The judge instructed the jury that they should consider the contested evidence only with respect to the drugging charge. Clearly, the evidence, erroneously admitted, was prejudicial to the defendant with respect to that indictment. It was equally prejudicial as to the rape indictment despite the judge’s limiting instruction. Commonwealth v. DiMarzo, 364 Mass. 669, 681-*239682 (1974) (Hennessey, J., concurring) (“It is reasonable for us to be confident that in most cases limiting instructions accomplish their intended purpose. Nevertheless, in cases . . . where the evidence subject to limitations has an extremely high potential for unfair prejudice, we have a duty to be skeptical as to the effectiveness of limiting instructions. . . . The reasoning of the [Bruton v.

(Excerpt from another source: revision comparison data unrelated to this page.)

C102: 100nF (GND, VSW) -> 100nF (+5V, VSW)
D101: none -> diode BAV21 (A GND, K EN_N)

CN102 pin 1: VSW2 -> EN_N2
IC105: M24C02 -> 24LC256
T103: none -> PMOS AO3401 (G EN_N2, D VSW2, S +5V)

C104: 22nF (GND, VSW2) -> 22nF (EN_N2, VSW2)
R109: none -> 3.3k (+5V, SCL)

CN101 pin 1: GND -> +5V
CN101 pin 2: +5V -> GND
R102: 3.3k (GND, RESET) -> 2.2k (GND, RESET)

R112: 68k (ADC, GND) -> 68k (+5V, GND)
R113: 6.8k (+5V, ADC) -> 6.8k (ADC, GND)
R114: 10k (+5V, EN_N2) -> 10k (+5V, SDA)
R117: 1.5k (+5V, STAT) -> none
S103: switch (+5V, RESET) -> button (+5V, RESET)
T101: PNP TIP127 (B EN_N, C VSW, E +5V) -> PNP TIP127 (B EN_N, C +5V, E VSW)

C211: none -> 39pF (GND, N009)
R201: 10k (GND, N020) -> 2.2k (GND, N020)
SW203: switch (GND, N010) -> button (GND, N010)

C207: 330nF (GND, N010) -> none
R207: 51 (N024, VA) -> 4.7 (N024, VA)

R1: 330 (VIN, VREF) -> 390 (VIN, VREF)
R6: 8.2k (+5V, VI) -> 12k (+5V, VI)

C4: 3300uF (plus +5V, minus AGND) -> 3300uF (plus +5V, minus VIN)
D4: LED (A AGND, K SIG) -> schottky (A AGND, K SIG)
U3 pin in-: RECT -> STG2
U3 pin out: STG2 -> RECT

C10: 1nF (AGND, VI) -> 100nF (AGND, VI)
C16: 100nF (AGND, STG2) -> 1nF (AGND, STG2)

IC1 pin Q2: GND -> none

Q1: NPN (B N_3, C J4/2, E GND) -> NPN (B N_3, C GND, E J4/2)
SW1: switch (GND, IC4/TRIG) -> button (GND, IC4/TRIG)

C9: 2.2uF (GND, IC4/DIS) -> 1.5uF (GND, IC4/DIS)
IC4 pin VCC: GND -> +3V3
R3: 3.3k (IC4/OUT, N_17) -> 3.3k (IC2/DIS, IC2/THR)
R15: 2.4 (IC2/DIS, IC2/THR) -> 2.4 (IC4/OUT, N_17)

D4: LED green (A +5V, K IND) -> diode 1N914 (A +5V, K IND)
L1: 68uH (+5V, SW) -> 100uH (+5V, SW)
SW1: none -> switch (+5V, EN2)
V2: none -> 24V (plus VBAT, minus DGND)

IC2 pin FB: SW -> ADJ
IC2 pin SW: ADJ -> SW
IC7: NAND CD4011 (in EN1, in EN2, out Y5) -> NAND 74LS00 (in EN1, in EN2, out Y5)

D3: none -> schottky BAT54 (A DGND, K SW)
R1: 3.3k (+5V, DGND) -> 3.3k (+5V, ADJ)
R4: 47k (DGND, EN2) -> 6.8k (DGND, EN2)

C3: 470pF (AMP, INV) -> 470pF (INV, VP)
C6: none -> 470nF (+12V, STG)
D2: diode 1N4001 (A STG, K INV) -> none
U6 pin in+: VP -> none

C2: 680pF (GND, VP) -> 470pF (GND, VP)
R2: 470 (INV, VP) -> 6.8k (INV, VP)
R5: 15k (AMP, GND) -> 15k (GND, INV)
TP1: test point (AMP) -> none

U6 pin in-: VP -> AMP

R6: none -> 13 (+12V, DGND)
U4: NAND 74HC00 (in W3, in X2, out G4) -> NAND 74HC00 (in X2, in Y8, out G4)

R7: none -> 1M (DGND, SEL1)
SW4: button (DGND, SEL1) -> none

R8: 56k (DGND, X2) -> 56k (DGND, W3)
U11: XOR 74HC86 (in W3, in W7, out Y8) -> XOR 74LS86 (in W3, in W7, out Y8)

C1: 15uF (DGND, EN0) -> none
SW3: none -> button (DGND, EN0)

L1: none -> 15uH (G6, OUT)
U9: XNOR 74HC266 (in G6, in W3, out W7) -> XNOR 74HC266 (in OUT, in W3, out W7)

United States, 391 U.S. 123 (1968)] case is highly relevant . . . since that case recognized the futility, even the absurdity, of expecting a jury in some circumstances to conform to limiting instructions”).
Both convictions are flawed by prejudicial error, both in the exclusion of rehabilitative evidence to which the defendant was entitled, and the admission of evidence of the defendant’s prior misconduct. The judgments should be reversed and the case should be remanded to the Superior Court for retrial.